TORONTO — On a Friday night their most explosive scorer sat, the Bulls’ offense showed signs of rhythm and relevance.
With Derrick Rose sidelined because of his sore right hamstring, Kirk Hinrich ably ran the show and all five starters scored in double figures in a 96-80 dismantling of the Raptors at Air Canada Centre.
The Bulls led by as many as 27 in winning their first road game in four tries. Of more importance, they established an inside presence early through Joakim Noah and Carlos Boozer that allowed open looks from 3-point range late.
The Bulls have shot horribly from beyond the arc this season, connecting at just 26.3 percent before knocking down 7 of 16 against the Raptors.

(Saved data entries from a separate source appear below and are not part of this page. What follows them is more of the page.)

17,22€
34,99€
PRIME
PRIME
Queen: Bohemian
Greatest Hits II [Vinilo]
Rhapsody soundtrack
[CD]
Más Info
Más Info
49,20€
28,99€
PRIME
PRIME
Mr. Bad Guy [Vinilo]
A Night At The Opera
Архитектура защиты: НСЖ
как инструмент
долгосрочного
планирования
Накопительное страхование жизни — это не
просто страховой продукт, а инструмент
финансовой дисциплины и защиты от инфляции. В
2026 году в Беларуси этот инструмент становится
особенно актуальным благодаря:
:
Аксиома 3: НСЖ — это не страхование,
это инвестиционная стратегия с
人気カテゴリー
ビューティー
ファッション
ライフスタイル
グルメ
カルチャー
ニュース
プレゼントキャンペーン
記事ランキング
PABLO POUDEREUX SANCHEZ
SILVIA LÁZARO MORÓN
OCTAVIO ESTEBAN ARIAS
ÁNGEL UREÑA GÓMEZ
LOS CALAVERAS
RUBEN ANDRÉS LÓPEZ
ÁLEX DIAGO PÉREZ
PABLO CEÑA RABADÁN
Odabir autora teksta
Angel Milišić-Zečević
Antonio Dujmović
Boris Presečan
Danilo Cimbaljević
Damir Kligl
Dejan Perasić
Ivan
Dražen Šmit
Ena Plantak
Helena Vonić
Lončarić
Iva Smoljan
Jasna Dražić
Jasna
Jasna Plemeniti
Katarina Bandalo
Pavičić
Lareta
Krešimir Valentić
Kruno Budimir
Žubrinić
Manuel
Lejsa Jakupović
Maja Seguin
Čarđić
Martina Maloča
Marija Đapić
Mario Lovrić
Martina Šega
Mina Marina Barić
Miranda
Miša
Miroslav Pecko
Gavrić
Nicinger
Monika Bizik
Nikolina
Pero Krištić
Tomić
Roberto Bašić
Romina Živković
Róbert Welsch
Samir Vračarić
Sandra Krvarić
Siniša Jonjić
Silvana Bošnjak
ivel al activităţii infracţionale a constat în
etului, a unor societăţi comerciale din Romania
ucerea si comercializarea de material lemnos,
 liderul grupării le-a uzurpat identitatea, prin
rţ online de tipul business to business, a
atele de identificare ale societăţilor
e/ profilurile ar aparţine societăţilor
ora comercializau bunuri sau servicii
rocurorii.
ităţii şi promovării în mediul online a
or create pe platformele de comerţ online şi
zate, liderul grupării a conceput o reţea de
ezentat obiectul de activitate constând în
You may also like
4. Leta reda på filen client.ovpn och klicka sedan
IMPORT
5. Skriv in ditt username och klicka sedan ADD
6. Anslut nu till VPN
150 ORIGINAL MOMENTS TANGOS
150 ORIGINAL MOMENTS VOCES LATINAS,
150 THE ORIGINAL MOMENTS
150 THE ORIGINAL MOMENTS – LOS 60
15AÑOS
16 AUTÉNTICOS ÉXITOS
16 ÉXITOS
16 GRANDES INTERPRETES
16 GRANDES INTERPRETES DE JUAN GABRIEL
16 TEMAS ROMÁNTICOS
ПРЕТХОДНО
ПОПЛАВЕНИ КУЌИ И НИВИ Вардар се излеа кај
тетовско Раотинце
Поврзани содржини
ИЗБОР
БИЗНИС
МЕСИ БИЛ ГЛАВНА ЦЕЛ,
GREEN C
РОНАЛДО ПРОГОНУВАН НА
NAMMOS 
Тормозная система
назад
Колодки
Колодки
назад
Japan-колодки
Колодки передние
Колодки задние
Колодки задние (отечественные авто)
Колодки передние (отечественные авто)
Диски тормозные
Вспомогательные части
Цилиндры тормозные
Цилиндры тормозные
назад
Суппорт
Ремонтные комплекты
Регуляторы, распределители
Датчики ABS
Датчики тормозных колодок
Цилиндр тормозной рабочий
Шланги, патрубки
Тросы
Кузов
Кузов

“I thought we did a good job of being efficient in the paint early,” Boozer said. “They started coming with double-teams and we did a good job of moving the ball to our shooters.
“Kirk is a great player, totally underrated. He does a great job of running our team, gets us in our sets.”
Boozer got halfway to his second career triple-double in the first half before settling for 14 points, eight rebounds and six assists. Luol Deng led the Bulls with 19 points. Hinrich was Hinrich.
“Kirk proved last year he’s more than capable of running the team,” coach Tom Thibodeau said. “I liked the rhythm we had. With Derrick out, we know that we have to play a certain way and we need everybody.”
Perhaps most encouraging, Jimmy Butler matched Deng and Hinrich with two 3-pointers and Noah continued his return to form offensively. Noah finished with 18 points and nine rebounds and made quick, decisive decisions with the ball.
“You knew it was going to come,” Hinrich said. “It seemed like early he was second-guessing himself. It seems like he’s starting to play more instinctively.”
Thibodeau said Noah’s offensive timing and tenacity has improved for three straight games.
“You can see it,” Thibodeau said. “He’s getting really good position. He’s taking his time. He’s getting a quality shot off. He’s making a second and third effort to the offensive board.”
DeMar DeRozan tied his career-high with 37 points for the Raptors, who shot just 35.4 percent.
As for Rose, he didn’t participate in Friday’s morning shootaround and still hasn’t practiced since suffering his first-ever hamstring injury on Monday. Though he will be a gametime decision against the undefeated Pacers on Saturday, it wouldn’t be surprising if he sat again.
“Just being smart about the situation,” Rose said. “There’s nothing like rest. The tightness just didn’t loosen up. If it’s still tight, there’s no need to (play Saturday).
“I want to play in every game because I really have to catch a rhythm. But management and the training staff really just tell me to take my time. We just have to be patient.”
His teammates agree.
“He has to take care of himself and be right because we’re going to need him for the long term,” Hinrich said.
Ultimately, the Bulls obviously need Rose’s rare combination of speed and strength to achieve their full potential. But in a young season where their offensive rhythm has come in fits and starts, seeing a more fluid game with Rose sidelined is encouraging.
“We have the same philosophy without him, but our transition is a little slower,” Boozer said, laughing. “It’s different with him out there. But we use each other. We set screens. We pass the ball. We move around.
“We do a couple of things differently. But for the most part, we still hang our hat on defense and rebounding, try to cut our turnovers down and take good shots.”